A few quick and easy takeaways:

Fin keel boats have a righting arm of around two feet (maximum righting moment equals displacement times two) and an LPS (limit of positive stability) of about 120-125.

Full keel cruisers often develop upwards of three feet of righting arm (maximum righting moment equals displacement times three) and an LPS of closer to 140-145 degrees.

Catamarans develop a righting arm measuring roughly ½ the beam (a 20-foot-wide boat develops about a 10-foot righting arm) and a righting moment of: beam times 0.5 times displacement, with an LPS of roughly 70 degrees.

A STIX value of 32 or above is required to meet the highest Category “A” standards for “Offshore” use.

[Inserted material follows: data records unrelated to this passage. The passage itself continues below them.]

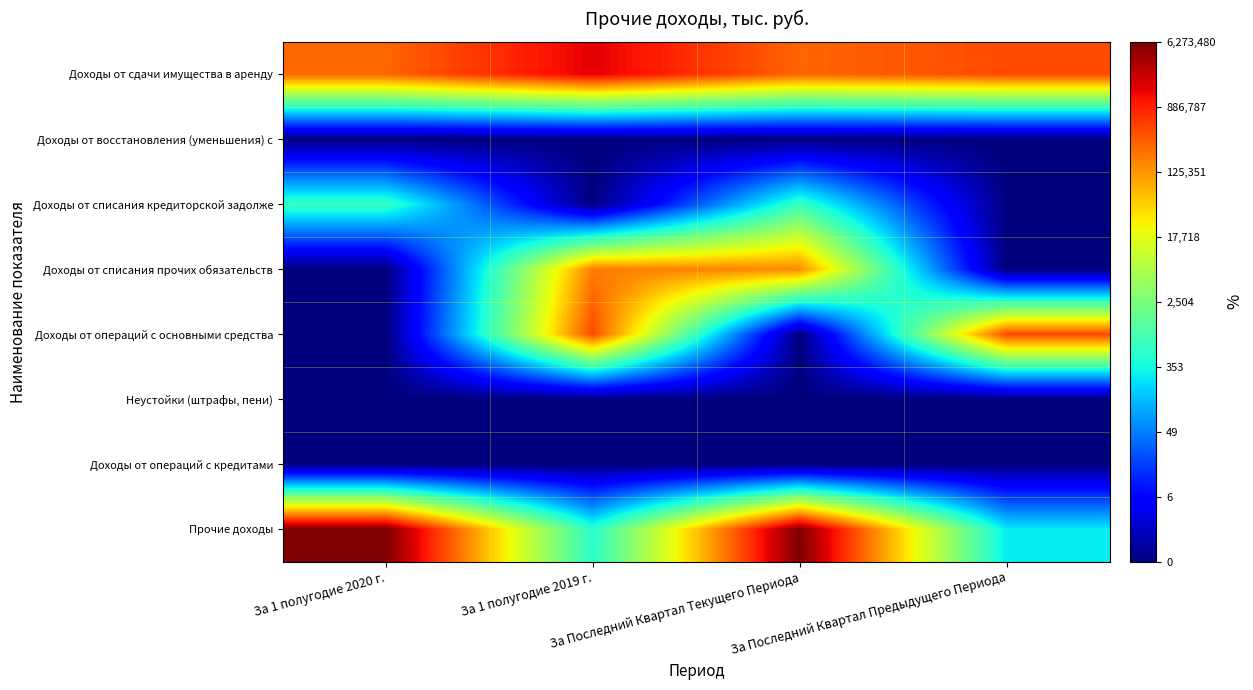

Reading left to right, what are all the values shown in this chart?

Доходы от сдачи имущества в аренду: За 1 полугодие 2020 г.=12.5	За 1 полугодие 2019 г.=14.3	За Последний Квартал Текущего Периода=12.5	За Последний Квартал Предыдущего Периода=13.0
Доходы от восстановления (уменьшения) с: За 1 полугодие 2020 г.=0.0	За 1 полугодие 2019 г.=0.0	За Последний Квартал Текущего Периода=0.0	За Последний Квартал Предыдущего Периода=0.0
Доходы от списания кредиторской задолже: За 1 полугодие 2020 г.=6.6	За 1 полугодие 2019 г.=0.0	За Последний Квартал Текущего Периода=6.6	За Последний Квартал Предыдущего Периода=0.0
Доходы от списания прочих обязательств: За 1 полугодие 2020 г.=0.0	За 1 полугодие 2019 г.=12.2	За Последний Квартал Текущего Периода=11.9	За Последний Квартал Предыдущего Периода=0.0
Доходы от операций с основными средства: За 1 полугодие 2020 г.=0.0	За 1 полугодие 2019 г.=13.0	За Последний Квартал Текущего Периода=0.0	За Последний Квартал Предыдущего Периода=13.0
Неустойки (штрафы, пени): За 1 полугодие 2020 г.=0.0	За 1 полугодие 2019 г.=0.0	За Последний Квартал Текущего Периода=0.0	За Последний Квартал Предыдущего Периода=0.0
Доходы от операций с кредитами: За 1 полугодие 2020 г.=0.0	За 1 полугодие 2019 г.=0.0	За Последний Квартал Текущего Периода=0.0	За Последний Квартал Предыдущего Периода=0.0
Прочие доходы: За 1 полугодие 2020 г.=15.7	За 1 полугодие 2019 г.=6.3	За Последний Квартал Текущего Периода=15.7	За Последний Квартал Предыдущего Периода=5.6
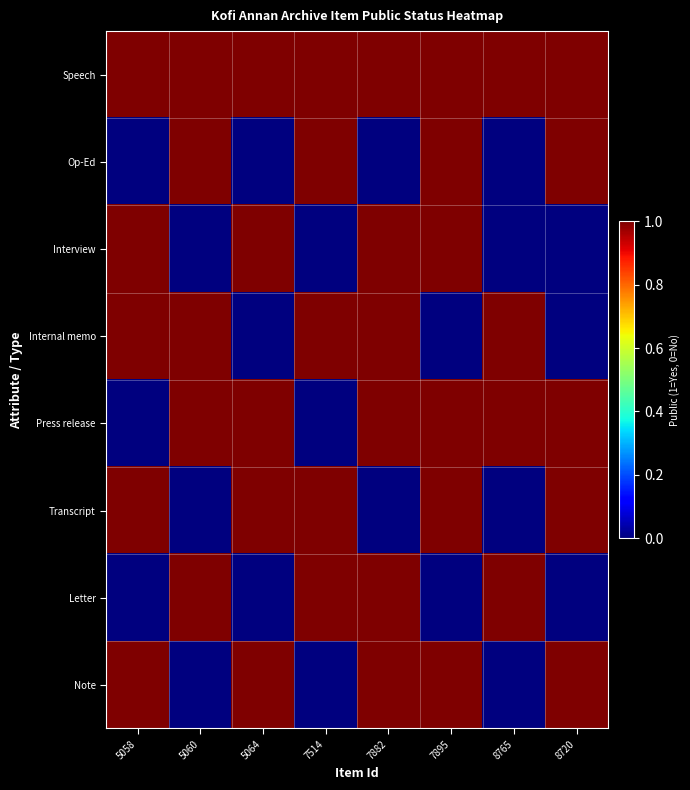

At which category is the sum across all series the highest?

7882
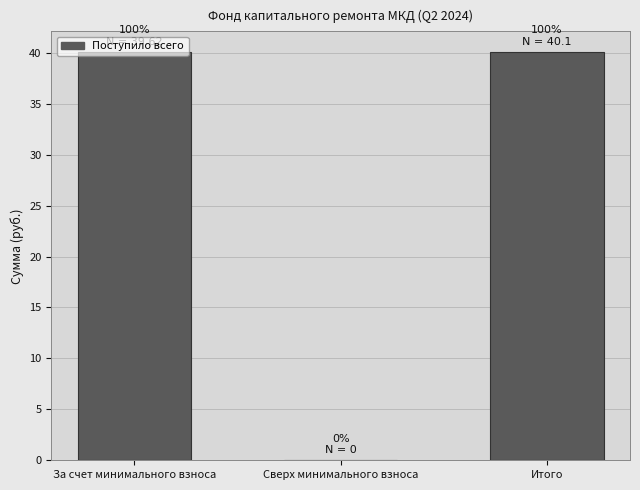

What is the sum of all values?

80.2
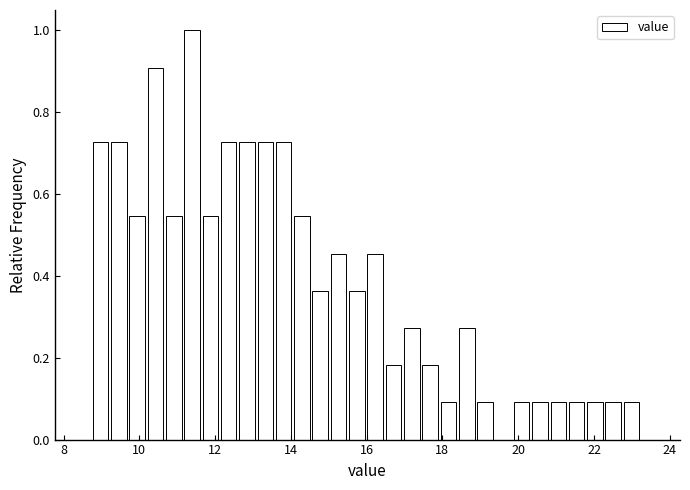

Read against the x-axis, roughly where is the centre of the tallest bar?

11.4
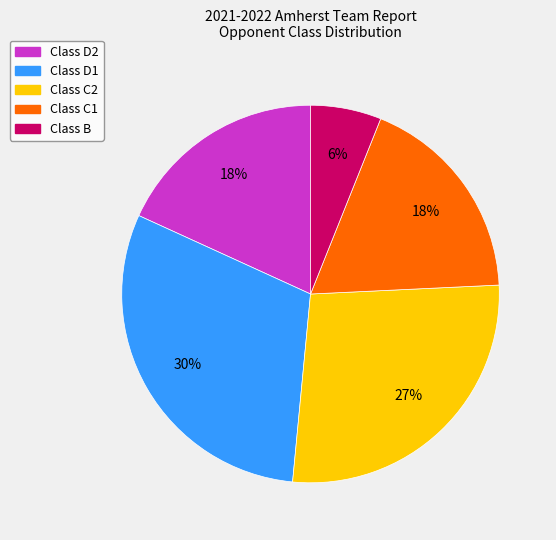

Does any single category account for the majority?

No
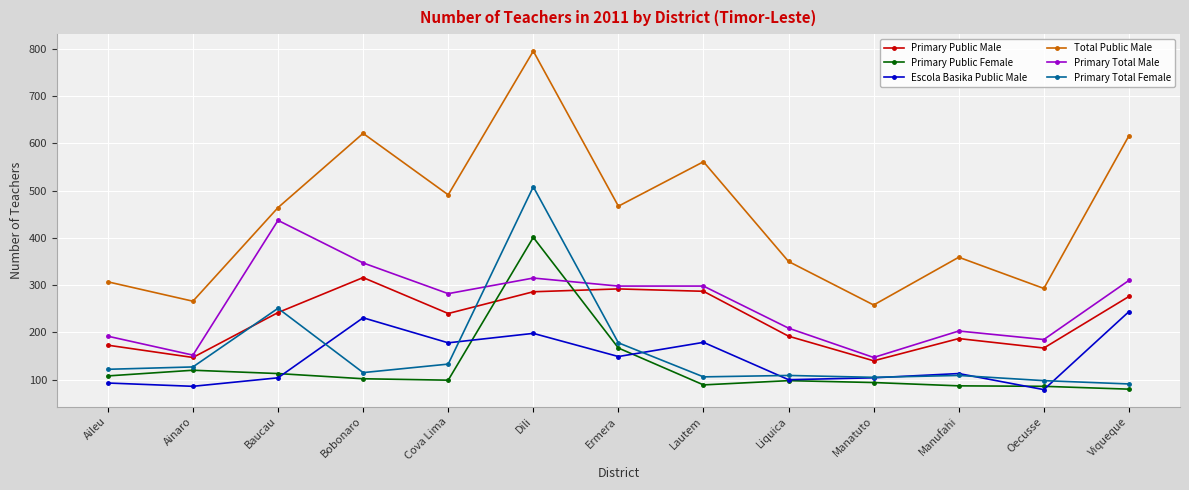

Rank the series by their maximum value, from lowest to highest.

Escola Basika Public Male, Primary Public Male, Primary Public Female, Primary Total Male, Primary Total Female, Total Public Male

Finally, I can’t leave a discussion of a yacht’s stability without bringing up the “Capsize Screen Value”, proposed in the wake of the 1979 Fastnet race disaster (multiple capsized boats and deaths) by SNAME and USYRU. It was a very simple formula using just beam and displacement to “screen” racing boats into two categories: acceptable for offshore racing, and “needs further review”. Because it was simple to apply, many journalists and authors incorporated this calculation into literature as they endeavored to “grade” boats for suitability for offshore safety. Suffice it to say that you can move a yacht’s keel onto the top of a mast (instead of under the hull) and the Capsize Screen Value would not change, although the stability characteristics certainly would! Both SNAME and USYRU dropped the proposal after harsh criticism, yet we still hear (and read) of reference to this worthless number today. Feel free to correct anyone who attempts to use this arcane and useless number.

I hope this helps shed some light on these important considerations to seaworthiness and safety.